- [WORK TO BE COMPLETED]
Keep only the lines that hold the string "learning", filtering out the rest of the entries below.

Stored data entries:
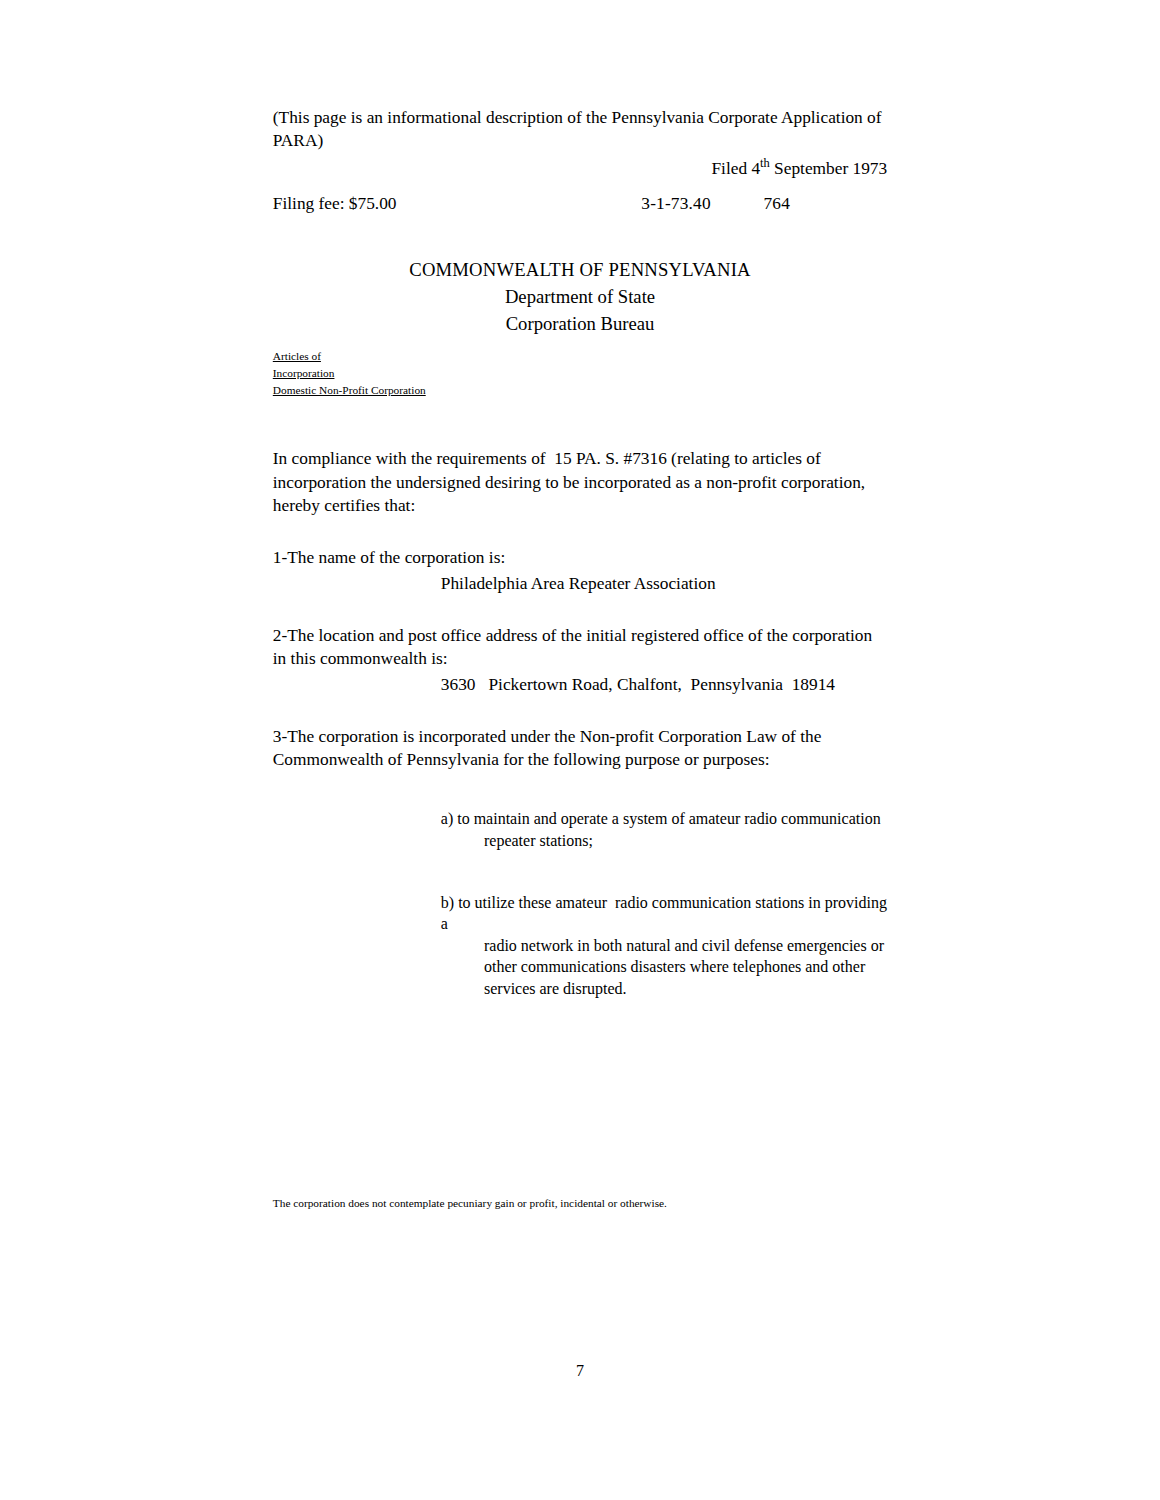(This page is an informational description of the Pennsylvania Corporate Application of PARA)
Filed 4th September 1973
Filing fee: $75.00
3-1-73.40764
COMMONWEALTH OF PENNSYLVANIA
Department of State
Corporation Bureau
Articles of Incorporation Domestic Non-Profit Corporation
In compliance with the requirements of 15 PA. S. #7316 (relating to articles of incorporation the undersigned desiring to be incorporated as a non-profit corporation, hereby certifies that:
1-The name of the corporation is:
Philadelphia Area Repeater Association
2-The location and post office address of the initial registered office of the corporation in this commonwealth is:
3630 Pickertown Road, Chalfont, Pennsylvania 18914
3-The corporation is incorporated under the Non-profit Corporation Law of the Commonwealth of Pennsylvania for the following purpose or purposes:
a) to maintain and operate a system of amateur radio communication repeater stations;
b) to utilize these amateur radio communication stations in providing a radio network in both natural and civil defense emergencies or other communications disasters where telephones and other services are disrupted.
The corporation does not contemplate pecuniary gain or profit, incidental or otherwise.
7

--

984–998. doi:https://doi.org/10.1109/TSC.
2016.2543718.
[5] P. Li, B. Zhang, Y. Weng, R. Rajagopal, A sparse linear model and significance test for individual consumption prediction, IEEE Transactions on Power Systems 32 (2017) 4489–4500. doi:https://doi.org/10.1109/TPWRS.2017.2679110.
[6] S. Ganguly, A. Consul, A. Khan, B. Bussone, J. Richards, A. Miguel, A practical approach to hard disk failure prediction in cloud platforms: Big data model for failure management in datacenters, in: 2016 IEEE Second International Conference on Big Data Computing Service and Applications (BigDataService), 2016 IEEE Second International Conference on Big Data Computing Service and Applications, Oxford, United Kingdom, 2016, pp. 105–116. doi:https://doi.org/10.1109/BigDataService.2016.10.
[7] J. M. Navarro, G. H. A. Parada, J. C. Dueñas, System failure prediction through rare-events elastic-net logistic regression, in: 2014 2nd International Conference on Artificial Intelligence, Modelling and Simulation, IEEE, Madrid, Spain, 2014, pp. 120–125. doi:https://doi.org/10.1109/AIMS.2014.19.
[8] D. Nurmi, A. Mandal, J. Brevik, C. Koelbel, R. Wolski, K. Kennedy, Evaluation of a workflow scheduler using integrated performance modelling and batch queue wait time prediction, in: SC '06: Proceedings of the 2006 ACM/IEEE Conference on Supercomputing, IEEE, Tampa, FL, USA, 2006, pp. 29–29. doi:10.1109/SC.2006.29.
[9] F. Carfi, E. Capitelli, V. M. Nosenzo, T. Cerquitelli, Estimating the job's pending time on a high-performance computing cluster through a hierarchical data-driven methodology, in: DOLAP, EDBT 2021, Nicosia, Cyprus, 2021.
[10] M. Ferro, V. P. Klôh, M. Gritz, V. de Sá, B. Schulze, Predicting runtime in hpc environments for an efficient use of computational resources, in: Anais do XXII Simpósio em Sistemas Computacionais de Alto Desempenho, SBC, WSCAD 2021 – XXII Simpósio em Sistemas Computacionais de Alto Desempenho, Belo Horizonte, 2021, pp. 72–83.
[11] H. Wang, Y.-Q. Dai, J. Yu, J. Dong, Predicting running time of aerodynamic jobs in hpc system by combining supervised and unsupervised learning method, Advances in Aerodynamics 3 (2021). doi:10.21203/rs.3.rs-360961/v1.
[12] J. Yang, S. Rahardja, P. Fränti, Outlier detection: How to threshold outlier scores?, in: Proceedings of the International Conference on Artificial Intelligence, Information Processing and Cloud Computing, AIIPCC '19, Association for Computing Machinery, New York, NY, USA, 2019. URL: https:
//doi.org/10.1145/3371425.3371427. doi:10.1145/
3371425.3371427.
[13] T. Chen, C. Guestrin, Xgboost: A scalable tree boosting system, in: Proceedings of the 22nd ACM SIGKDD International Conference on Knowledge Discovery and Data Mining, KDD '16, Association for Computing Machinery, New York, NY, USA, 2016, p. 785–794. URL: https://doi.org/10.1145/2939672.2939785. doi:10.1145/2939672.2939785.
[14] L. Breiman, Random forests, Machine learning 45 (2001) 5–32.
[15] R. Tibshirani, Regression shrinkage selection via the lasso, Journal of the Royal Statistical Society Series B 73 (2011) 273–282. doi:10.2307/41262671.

- [YOUR SOLUTION]
[11] H. Wang, Y.-Q. Dai, J. Yu, J. Dong, Predicting running time of aerodynamic jobs in hpc system by combining supervised and unsupervised learning method, Advances in Aerodynamics 3 (2021). doi:10.21203/rs.3.rs-360961/v1.
[14] L. Breiman, Random forests, Machine learning 45 (2001) 5–32.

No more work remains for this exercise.